The feature character of the presentation was James F. Griffin. Griffin grew up near Bohemian Hall. His parents homesteaded the family farm in 1871. Griffin is also the father of a well-known resident of the area, Catherine Newland. Griffin grew up to be a farmer. He was noted as an excellent violin player. Griffin and his sister, a piano player, traveled around the area performing as the Giffin Orchestra. Perhaps he was most widely regarded for his Glass Plate Photography.
He started his craft near the turn of the 20th century. He continued until after World War II. His daughter Catherine said, "After the war a person could get a camera from Kodak, insert the ready-made film in the camera, and take all kinds of pictures. The person could take them down to the drug store, send them away, and in a few days have pictures. Dad retired from photography saying, 'Anybody can be a photographer now'."
Griffin was known for his comments regarding the changes in the world during his life. He was born in1892 and passed in 1974. The advent of the automobile, heavier than air flight, movie theaters, and on and on. Our modern world emerged throughout the course of his life.
According to the best information available, Griffin became interested in photography when he saw an advertisement in a Sears and Roebuck catalogue for cameras and pre-treated glass plate negatives. He bought a basic camera and a few negatives and enrolled in a photography correspondence course. He learned the basic tenants of photography by mail, and, as they say, the rest in history. He began a lifelong quest to make good photographs.
Initially, Griffin bought pre-treated negative for his craft. He found it much cheaper to buy the chemicals and treat the plates in his own darkroom in the attic of his farmhouse. Because of the sensitivity of the chemicals, there could be no light whatsoever. He had a small kerosene, red-lensed lantern to provide dim lighting. It would not be a stretch to add "Chemist" to his list of proficiencies.
Petterson commented, "This had to be an incredibly challenging exercise, particularly in the summer. The temperature had to be well over a hundred degrees in the closed-up attic. The chemicals he worked with were all very volatile. Ether was one of the main chemicals, well known for its volatile tendencies."
According to Petterson, no explosions or house fires have been reported in or near the Griffin homestead.
Many of his photos were taken on the south porch of the family home. The site was out of the wind and the lighting was excellent for his work. Peterson estimated 80% of his work was done there.
One testament to the exactness of his photographic skill is the clearness of the focus of his finished work.Exsposing the plate to light to make a photo is a very delicate process. Any movement of the subject during this process results in a blurry photo. Many of Griffin's photos were on display at the Bohemian Hall. A number of these photos included babies and small childern who are noted for not holding still for any length of time. In all the photos displayed, there were no blurry phots. All were crystal clear.

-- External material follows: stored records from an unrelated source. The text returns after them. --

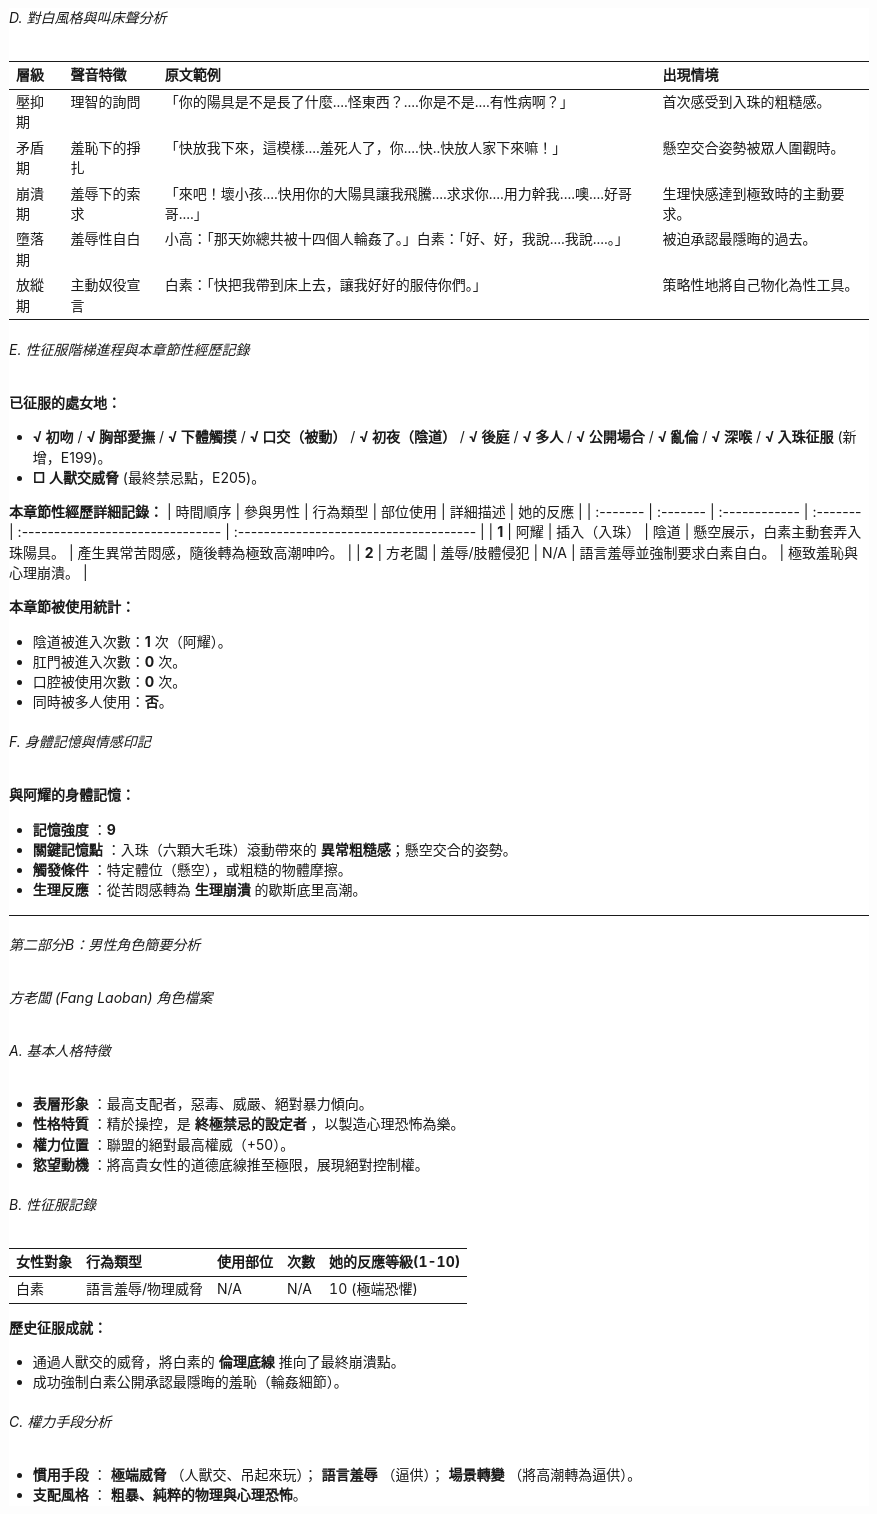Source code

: ###### D. 對白風格與叫床聲分析
| 層級   | 聲音特徵     | 原文範例                                                                             | 出現情境                       |
| :----- | :----------- | :----------------------------------------------------------------------------------- | :----------------------------- |
| 壓抑期 | 理智的詢問   | 「你的陽具是不是長了什麼....怪東西？....你是不是....有性病啊？」                     | 首次感受到入珠的粗糙感。       |
| 矛盾期 | 羞恥下的掙扎 | 「快放我下來，這模樣....羞死人了，你....快..快放人家下來嘛！」                       | 懸空交合姿勢被眾人圍觀時。     |
| 崩潰期 | 羞辱下的索求 | 「來吧！壞小孩....快用你的大陽具讓我飛騰....求求你....用力幹我....噢....好哥哥....」 | 生理快感達到極致時的主動要求。 |
| 墮落期 | 羞辱性自白   | 小高：「那天妳總共被十四個人輪姦了。」白素：「好、好，我說....我說....。」           | 被迫承認最隱晦的過去。         |
| 放縱期 | 主動奴役宣言 | 白素：「快把我帶到床上去，讓我好好的服侍你們。」                                     | 策略性地將自己物化為性工具。   |

###### E. 性征服階梯進程與本章節性經歷記錄
**已征服的處女地：**
*   **√ 初吻** / **√ 胸部愛撫** / **√ 下體觸摸** / **√ 口交（被動）** / **√ 初夜（陰道）** / **√ 後庭** / **√ 多人** / **√ 公開場合** / **√ 亂倫** / **√ 深喉** / **√ 入珠征服** (新增，E199)。
*   **□ 人獸交威脅** (最終禁忌點，E205)。

**本章節性經歷詳細記錄：**
| 時間順序 | 參與男性 | 行為類型      | 部位使用 | 詳細描述                         | 她的反應                               |
| :------- | :------- | :------------ | :------- | :------------------------------- | :------------------------------------- |
| **1**    | 阿耀     | 插入（入珠）  | 陰道     | 懸空展示，白素主動套弄入珠陽具。 | 產生異常苦悶感，隨後轉為極致高潮呻吟。 |
| **2**    | 方老闆   | 羞辱/肢體侵犯 | N/A      | 語言羞辱並強制要求白素自白。     | 極致羞恥與心理崩潰。                   |

**本章節被使用統計：**
*  陰道被進入次數：**1** 次（阿耀）。
*  肛門被進入次數：**0** 次。
*  口腔被使用次數：**0** 次。
*  同時被多人使用：**否**。

###### F. 身體記憶與情感印記
**與阿耀的身體記憶：**
*   **記憶強度** ：**9**
*   **關鍵記憶點** ：入珠（六顆大毛珠）滾動帶來的 **異常粗糙感**；懸空交合的姿勢。
*   **觸發條件** ：特定體位（懸空），或粗糙的物體摩擦。
*   **生理反應** ：從苦悶感轉為 **生理崩潰** 的歇斯底里高潮。

--------------------------------------------------------------------------------

###### 第二部分B：男性角色簡要分析
###### 方老闆 (Fang Laoban) 角色檔案
###### A. 基本人格特徵
*   **表層形象** ：最高支配者，惡毒、威嚴、絕對暴力傾向。
*   **性格特質** ：精於操控，是 **終極禁忌的設定者** ，以製造心理恐怖為樂。
*   **權力位置** ：聯盟的絕對最高權威（+50）。
*   **慾望動機** ：將高貴女性的道德底線推至極限，展現絕對控制權。
###### B. 性征服記錄
| 女性對象 | 行為類型          | 使用部位 | 次數 | 她的反應等級(1-10) |
| :------- | :---------------- | :------- | :--- | :----------------- |
| 白素     | 語言羞辱/物理威脅 | N/A      | N/A  | 10 (極端恐懼)      |
**歷史征服成就：**
*  通過人獸交的威脅，將白素的 **倫理底線** 推向了最終崩潰點。
*  成功強制白素公開承認最隱晦的羞恥（輪姦細節）。
###### C. 權力手段分析
*   **慣用手段** ： **極端威脅** （人獸交、吊起來玩）； **語言羞辱** （逼供）； **場景轉變** （將高潮轉為逼供）。
*   **支配風格** ： **粗暴、純粹的物理與心理恐怖**。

Griffin was known to venture away from home looking to make good photos out in the country. He loved to take pictures of livestock, especially horses, barns, houses, and the rolling countryside of the area. There are quite a few group photos taken at the end of school terms with all the children posed in front of the school. He photographed family gatherings and weddings at their locations away from his home. Petterson estimated he traveled out not terribly far into Mitchell, Ottawa, Lincoln and Cloud County at times. Due to the fact that his traveling studio was transported by horse drawn wagon, he did not venture a long way from his home.
When Griffin retired from the glass plate negative photography business, he stored all the 5"x7" negatives in a box in his attic. His daughter, Catherine Newland, said, "Dad never talked much about his work. It was something he did and enjoyed very much. He must have done a good job, judging from all the negatives we have." Catherine and Kyle Petterson have collaborated on how to make his work available for public viewing again.